By listening closely, perhaps the developers and architects can sense what to keep, what could be incorporated into the new, and which parts of the troubled past could be jettisoned.  It is one thing to convert a T.B. Sanatorium into flats, once you’re convinced that the germ has been sterilised and drugged out of existence; it’s something quite different to break all the associations these asylums have, for their former patients and staff.  While they are standing empty, the old asylums are peaceful places, and the best of them are the rural ones like Talgarth or St Mary’s.  The untended landscaping has begun to close in on itself, cloistering the buildings in bushes and trees; birds and foxes slip in through the gaps and cracks which have opened up in the walls.  They have lost any associations of menace they may once have had.

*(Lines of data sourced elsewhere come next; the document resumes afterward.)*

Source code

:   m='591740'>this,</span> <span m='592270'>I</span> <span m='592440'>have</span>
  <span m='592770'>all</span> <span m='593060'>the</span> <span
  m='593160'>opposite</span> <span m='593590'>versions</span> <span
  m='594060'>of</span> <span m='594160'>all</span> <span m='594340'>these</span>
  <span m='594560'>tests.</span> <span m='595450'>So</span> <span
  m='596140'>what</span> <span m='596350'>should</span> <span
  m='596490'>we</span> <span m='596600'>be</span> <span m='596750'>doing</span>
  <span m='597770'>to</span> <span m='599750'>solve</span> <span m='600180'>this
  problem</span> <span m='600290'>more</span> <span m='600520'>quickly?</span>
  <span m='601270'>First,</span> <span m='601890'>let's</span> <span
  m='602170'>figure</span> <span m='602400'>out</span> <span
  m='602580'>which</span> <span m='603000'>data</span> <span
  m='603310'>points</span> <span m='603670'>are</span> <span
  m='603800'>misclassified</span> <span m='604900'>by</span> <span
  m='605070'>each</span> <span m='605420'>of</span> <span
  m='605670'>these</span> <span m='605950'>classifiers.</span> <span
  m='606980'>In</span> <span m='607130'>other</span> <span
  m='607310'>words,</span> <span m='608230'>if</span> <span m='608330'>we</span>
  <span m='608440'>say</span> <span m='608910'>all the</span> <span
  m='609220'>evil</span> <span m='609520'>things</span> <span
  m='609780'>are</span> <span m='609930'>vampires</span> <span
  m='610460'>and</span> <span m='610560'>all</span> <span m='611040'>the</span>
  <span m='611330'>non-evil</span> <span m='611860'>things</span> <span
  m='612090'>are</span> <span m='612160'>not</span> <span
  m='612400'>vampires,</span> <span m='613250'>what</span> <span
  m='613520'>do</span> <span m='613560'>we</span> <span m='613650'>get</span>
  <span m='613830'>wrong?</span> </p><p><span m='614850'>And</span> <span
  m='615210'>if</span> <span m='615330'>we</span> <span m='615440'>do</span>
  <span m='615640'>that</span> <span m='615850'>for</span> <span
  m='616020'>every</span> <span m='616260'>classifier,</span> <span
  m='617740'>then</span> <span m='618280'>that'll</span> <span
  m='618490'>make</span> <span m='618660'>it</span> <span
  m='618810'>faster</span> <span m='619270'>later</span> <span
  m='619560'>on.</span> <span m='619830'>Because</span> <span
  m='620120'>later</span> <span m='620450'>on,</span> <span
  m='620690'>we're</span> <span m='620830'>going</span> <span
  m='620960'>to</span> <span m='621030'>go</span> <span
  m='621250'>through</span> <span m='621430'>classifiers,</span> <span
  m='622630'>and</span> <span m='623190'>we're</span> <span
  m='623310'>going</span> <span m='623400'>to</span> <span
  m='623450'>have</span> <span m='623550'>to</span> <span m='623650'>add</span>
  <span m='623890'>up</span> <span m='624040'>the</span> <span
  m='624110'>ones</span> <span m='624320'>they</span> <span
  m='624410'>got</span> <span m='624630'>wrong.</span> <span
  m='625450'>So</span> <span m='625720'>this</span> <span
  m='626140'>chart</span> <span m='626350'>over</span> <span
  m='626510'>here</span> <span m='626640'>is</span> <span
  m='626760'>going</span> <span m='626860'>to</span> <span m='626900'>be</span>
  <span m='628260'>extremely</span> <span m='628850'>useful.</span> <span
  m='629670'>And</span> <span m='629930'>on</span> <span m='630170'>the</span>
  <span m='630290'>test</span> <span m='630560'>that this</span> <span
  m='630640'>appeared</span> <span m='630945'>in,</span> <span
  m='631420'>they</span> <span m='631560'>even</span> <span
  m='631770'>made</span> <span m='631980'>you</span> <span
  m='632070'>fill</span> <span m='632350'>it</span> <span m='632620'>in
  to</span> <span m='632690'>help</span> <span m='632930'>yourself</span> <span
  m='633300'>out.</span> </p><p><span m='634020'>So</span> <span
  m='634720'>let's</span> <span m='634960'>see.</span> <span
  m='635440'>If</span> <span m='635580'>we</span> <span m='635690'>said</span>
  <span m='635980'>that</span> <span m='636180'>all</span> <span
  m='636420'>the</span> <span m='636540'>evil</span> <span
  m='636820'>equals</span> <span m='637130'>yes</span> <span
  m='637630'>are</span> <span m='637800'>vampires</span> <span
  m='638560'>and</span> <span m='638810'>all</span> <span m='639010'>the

Without access to vast numbers of NHS files (which, due to patient confidentiality, the authorities have become very possessive of – rather than the old laissez-faire approach of dumping un-shredded paperwork into skips as allegedly happened years ago) it’s difficult to tell which asylums carried out which therapies – but most used powerful psycho-active drugs, many tried seclusion rooms and padded cells as a restraint for violent patients, and some experimented with ECT.  There is little trace remaining of those once the NHS leaves the building; but it’s still easy to close your eyes and experience the Ganzfeld.  A deserted asylum is, paradoxically, one of few places where you might find peace – partly because it’s empty, but also because each building is straining to make out the faint signal which will determine its future.


For a more systematic discussion of asylums and their development, have a look at the County Asylums website, and for a beautifully elegiac description of these institutions in their current state, I recommend taking the time to read Mechanised, which is one of the very best of the sites devoted to the subject.  Neither website was produced by an architectural writer, and they are all the better for that.